→ **Job item a**
Repeat, word for word, the source text of every one of the stored data records that follow the forum thread. Leave the pictures out of your answer.
* * * * *
# Result's for Silver Lake



## bbq bubba (Sep 18, 2007)

Well, another contest under our belt! Got a 3rd place call for pork!! Ended up 15th out of 36 teams so fairly happy for 3rd time out!! Got to meet some old friends and make some new ones, including Teacup (jeff) and JohnD and their better half's
	

	
	
		
		



		
			





Our camp





Turn in boxes
















Our lucky pig stealing my smoke's




And a group pic.....


----------



## t-bone tim (Sep 18, 2007)

Very kewl , you did good ,congrats ,looks like a great time was had ya'll


----------



## pigcicles (Sep 18, 2007)

Congrats to the team! Good looking turn ins too. Keep your eye on that pesky pig.. he'll be smokin everything in sight.


----------



## ga.roadhog (Sep 18, 2007)

Saturday is my first comp with the new Lang.  I hope I can do as well first time out.  Great que view 
	

	
	
		
		



		
		
	


	





 !


----------



## peculiarmike (Sep 18, 2007)

Once again, ya'll done good.
Bud, how did the salad thing work for rib turn-in prep? Easy huh???
And that, that..... that banner! Coff, Coff, Gasp!


----------



## ba_loko (Sep 18, 2007)

That's outstanding looking grub!  Ya done good!!


----------



## gypsyseagod (Sep 18, 2007)

great job guys......


----------



## bud's bbq (Sep 18, 2007)

The rib turn in did not work as well as it did in Clinton Mo.
	

	
	
		
		



		
		
	


	





Silver Lake was a beautiful venue and it was great to meet JohnD, his lovely wife Karen along with Teacup and his better half, Geoff the Crewe man, Bubba's much better half Cindy and daughter Riley and great people of West Michigan.


----------



## coleysmokinbbq (Sep 18, 2007)

Great Job!!...
	

	
	
		
		



		
		
	


	





 Great lookin' turn-ins too!!...

Congratulations Guys!!...


----------



## richtee (Sep 18, 2007)

I gotta make some time and head out there next year. Sounds like agreat time.  Good job, folks!


----------



## hawgheaven (Sep 18, 2007)

Congrats to you Smokin' Scotmen! Y'all done great, food looked fantastic, I wish I coulda been there in the group shot with ya'!


----------
* * * * *
→ **Job item b**
Reproduce, word for word, the part of the Silver Lake contest thread starting with "## richtee (Sep" and going on through "hawgheaven (Sep 18, 2007)".

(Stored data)
* * * * *
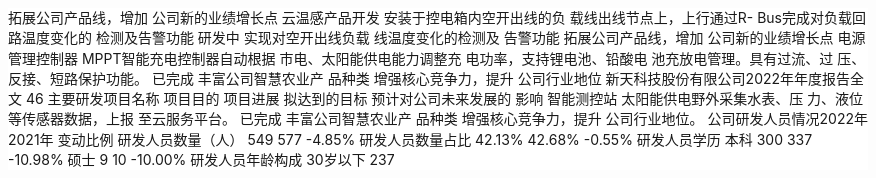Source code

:拓展公司产品线，增加
公司新的业绩增长点
云温感产品开发
安装于控电箱内空开出线的负
载线出线节点上，上行通过R-
Bus完成对负载回路温度变化的
检测及告警功能
研发中
实现对空开出线负载
线温度变化的检测及
告警功能
拓展公司产品线，增加
公司新的业绩增长点
电源管理控制器
MPPT智能充电控制器自动根据
市电、太阳能供电能力调整充
电功率，支持锂电池、铅酸电
池充放电管理。具有过流、过
压、反接、短路保护功能。
已完成
丰富公司智慧农业产
品种类
增强核心竞争力，提升
公司行业地位
新天科技股份有限公司2022年年度报告全文
46
主要研发项目名称
项目目的
项目进展
拟达到的目标
预计对公司未来发展的
影响
智能测控站
太阳能供电野外采集水表、压
力、液位等传感器数据，上报
至云服务平台。
已完成
丰富公司智慧农业产
品种类
增强核心竞争力，提升
公司行业地位。
公司研发人员情况2022年
2021年
变动比例
研发人员数量（人）
549
577
-4.85%
研发人员数量占比
42.13%
42.68%
-0.55%
研发人员学历
本科
300
337
-10.98%
硕士
9
10
-10.00%
研发人员年龄构成
30岁以下
237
* * * * *
→ **Written reply a**
Source code

:拓展公司产品线，增加
公司新的业绩增长点
云温感产品开发
安装于控电箱内空开出线的负
载线出线节点上，上行通过R-
Bus完成对负载回路温度变化的
检测及告警功能
研发中
实现对空开出线负载
线温度变化的检测及
告警功能
拓展公司产品线，增加
公司新的业绩增长点
电源管理控制器
MPPT智能充电控制器自动根据
市电、太阳能供电能力调整充
电功率，支持锂电池、铅酸电
池充放电管理。具有过流、过
压、反接、短路保护功能。
已完成
丰富公司智慧农业产
品种类
增强核心竞争力，提升
公司行业地位
新天科技股份有限公司2022年年度报告全文
46
主要研发项目名称
项目目的
项目进展
拟达到的目标
预计对公司未来发展的
影响
智能测控站
太阳能供电野外采集水表、压
力、液位等传感器数据，上报
至云服务平台。
已完成
丰富公司智慧农业产
品种类
增强核心竞争力，提升
公司行业地位。
公司研发人员情况2022年
2021年
变动比例
研发人员数量（人）
549
577
-4.85%
研发人员数量占比
42.13%
42.68%
-0.55%
研发人员学历
本科
300
337
-10.98%
硕士
9
10
-10.00%
研发人员年龄构成
30岁以下
237

→ **Written reply b**
## richtee (Sep 18, 2007)

I gotta make some time and head out there next year. Sounds like agreat time.  Good job, folks!


----------



## hawgheaven (Sep 18, 2007)